Enero de 2015. Barrio madrileño de la Latina. Una mujer ha bebido demasiado y se encuentra tan indispuesta que comienza a vomitar y decide volver a casa. Llama a un taxi y le proporciona su dirección, momento en el cual un desconocido se cuela en el mismo y, aprovechando el estado de embriaguez de la mujer, le acompaña a su casa, donde la agrede sexualmente después de que ella deje claro que no quiere tener relaciones. El dolor y la frustración se mezclan con la culpa, la vergüenza y el miedo. Así que no denuncia. Él se sale con la suya. La agresión no tiene consecuencias para el agresor. Pero seis años después se encuentran en una terraza del centro de Madrid.
Y ella ya ha superado esos sentimientos de culpa, vergüenza y miedo que la sociedad le había enseñado a tener desde pequeña. Sí, ha pasado mucho tiempo, pero el agresor sigue mereciendo pagar por lo que hizo, así que se levanta de la silla, señala al hombre y lo retiene hasta que la policía municipal aparece en el lugar.

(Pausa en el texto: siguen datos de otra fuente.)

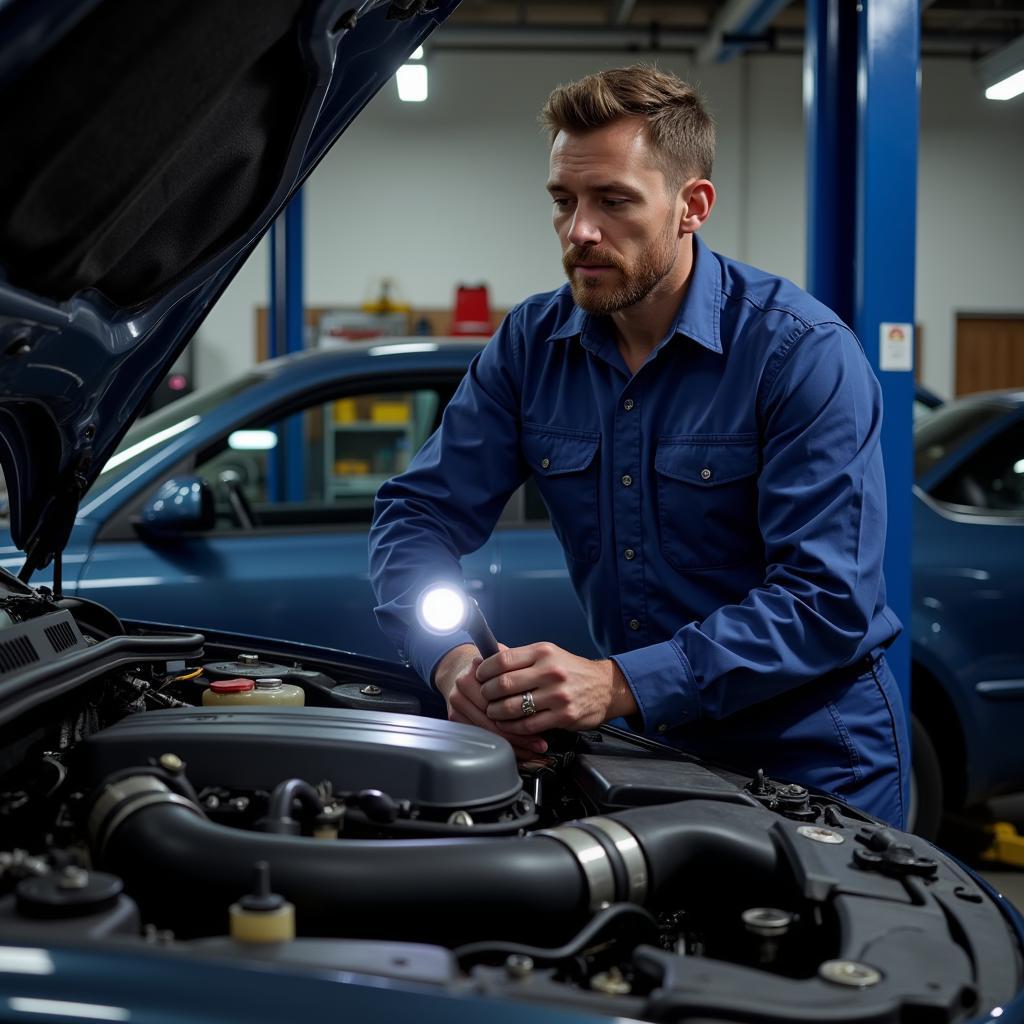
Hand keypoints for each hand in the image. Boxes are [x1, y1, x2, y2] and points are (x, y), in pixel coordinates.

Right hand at [433, 644, 547, 759]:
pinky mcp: (454, 717)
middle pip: (493, 718)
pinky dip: (501, 746)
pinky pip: (481, 736)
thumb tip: (544, 689)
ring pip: (488, 731)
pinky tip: (519, 751)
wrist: (463, 668)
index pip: (501, 697)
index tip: (544, 720)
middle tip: (541, 744)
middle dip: (519, 734)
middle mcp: (463, 686)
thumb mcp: (506, 663)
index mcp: (477, 671)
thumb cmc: (493, 669)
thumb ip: (520, 671)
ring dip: (512, 744)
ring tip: (533, 750)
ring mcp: (457, 703)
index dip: (523, 710)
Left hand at [475, 642, 636, 735]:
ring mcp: (558, 695)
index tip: (480, 676)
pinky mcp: (563, 716)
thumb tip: (489, 653)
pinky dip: (512, 727)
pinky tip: (507, 724)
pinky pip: (528, 725)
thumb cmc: (571, 670)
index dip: (485, 669)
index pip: (503, 659)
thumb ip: (520, 656)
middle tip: (484, 696)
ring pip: (513, 707)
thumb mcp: (548, 654)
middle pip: (504, 684)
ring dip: (496, 712)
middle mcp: (550, 671)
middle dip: (487, 693)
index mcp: (543, 652)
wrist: (605, 687)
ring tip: (493, 712)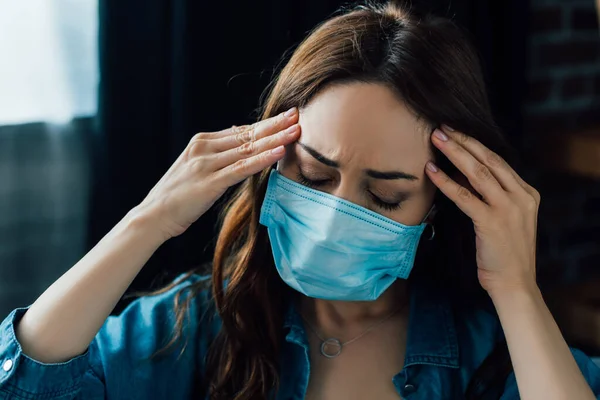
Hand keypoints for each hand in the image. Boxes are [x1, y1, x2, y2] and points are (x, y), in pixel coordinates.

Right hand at [136, 107, 300, 239]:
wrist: (153, 215)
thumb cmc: (177, 195)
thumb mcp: (195, 165)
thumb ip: (217, 151)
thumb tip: (238, 134)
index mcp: (202, 141)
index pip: (241, 130)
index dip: (265, 123)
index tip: (286, 116)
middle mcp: (204, 148)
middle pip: (247, 134)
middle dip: (274, 125)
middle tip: (297, 115)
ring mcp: (206, 164)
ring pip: (248, 149)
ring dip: (275, 139)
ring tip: (296, 131)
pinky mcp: (210, 183)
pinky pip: (241, 169)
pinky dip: (262, 160)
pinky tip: (279, 153)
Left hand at [424, 126, 539, 294]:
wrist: (514, 284)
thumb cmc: (504, 253)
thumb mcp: (503, 219)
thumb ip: (490, 196)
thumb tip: (462, 175)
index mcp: (526, 193)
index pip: (498, 161)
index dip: (474, 144)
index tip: (455, 130)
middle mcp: (521, 196)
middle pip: (488, 160)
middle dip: (463, 140)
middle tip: (441, 126)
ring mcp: (508, 208)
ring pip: (477, 172)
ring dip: (454, 153)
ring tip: (435, 138)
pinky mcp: (492, 222)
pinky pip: (465, 196)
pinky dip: (446, 181)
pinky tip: (431, 171)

Lo tiene muy claro: es el hombre que había abusado sexualmente de ella seis años atrás. La mascarilla no es suficiente para despistarla. Él se pone de rodillas implorando a la policía que no haga caso a la víctima. Que dice tonterías. Que se está equivocando. Pero nada más lejos de la realidad. La duda en el ambiente es clara: ¿qué pensará la justicia de la denuncia?

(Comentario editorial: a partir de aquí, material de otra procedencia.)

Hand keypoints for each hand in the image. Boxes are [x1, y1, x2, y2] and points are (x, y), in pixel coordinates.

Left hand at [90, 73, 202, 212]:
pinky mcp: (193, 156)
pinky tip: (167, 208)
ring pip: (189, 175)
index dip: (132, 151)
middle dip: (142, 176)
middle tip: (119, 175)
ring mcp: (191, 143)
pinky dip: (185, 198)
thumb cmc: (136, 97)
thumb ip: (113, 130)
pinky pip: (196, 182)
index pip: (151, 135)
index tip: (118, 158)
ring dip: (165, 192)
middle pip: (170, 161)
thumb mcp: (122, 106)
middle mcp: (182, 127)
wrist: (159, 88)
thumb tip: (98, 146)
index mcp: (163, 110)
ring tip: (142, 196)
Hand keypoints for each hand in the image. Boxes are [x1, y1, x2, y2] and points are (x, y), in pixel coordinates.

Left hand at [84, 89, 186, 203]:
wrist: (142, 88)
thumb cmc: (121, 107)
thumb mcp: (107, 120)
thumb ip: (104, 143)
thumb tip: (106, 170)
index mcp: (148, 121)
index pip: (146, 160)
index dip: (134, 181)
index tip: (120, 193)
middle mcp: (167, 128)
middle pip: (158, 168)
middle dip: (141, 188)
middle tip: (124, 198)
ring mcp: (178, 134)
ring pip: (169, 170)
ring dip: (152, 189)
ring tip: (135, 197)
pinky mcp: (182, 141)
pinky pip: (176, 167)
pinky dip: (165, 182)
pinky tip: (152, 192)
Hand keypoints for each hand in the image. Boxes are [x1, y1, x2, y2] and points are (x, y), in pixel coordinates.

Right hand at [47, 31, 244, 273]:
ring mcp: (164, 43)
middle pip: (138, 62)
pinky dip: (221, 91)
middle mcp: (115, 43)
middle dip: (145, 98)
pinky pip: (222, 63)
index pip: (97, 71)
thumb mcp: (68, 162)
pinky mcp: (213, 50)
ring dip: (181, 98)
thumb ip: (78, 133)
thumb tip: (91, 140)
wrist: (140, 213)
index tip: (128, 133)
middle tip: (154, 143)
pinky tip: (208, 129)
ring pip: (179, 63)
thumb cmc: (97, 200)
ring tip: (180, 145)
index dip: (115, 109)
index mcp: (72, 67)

Pues ya lo sabemos: la Audiencia de Madrid acaba de condenar al agresor a tres años de cárcel. Y no es solo una victoria para la víctima. No es solo una sentencia que hace justicia con ella. Es un punto de inflexión. Al fin y al cabo, ¿cuántas veces has escuchado el típico discurso machista ese de si no ha denunciado en tanto tiempo es por algo? Como si quedarse bloqueada en una situación así fuera un pecado. Como si no fuese lógico y totalmente comprensible que una persona se vea frenada por sus propias emociones dolorosas y confusas. Como si una mujer no tuviera el derecho a sentir un miedo y una vergüenza que el mundo se ha esforzado mucho en que sienta en situaciones así.
Pero ese discurso ya no será válido. Porque, según recoge la sentencia, “los jueces entienden que la culpa, la vergüenza y el miedo son unos sentimientos frecuentes en las víctimas de delitos sexuales que dejan una huella indeleble en quien los padece”. La cosa está cambiando. Poco a poco y con mucha lucha activista y social, pero está cambiando. “El tiempo transcurrido entre la fecha de los hechos y la identificación del acusado no descalifica la veracidad de las manifestaciones de la víctima”. Esa frase vale oro. Esa frase es un paso de gigantes. Una sentencia que puede llevar a muchas mujeres a buscar justicia mucho tiempo después. Se acabó tanta impunidad de los agresores.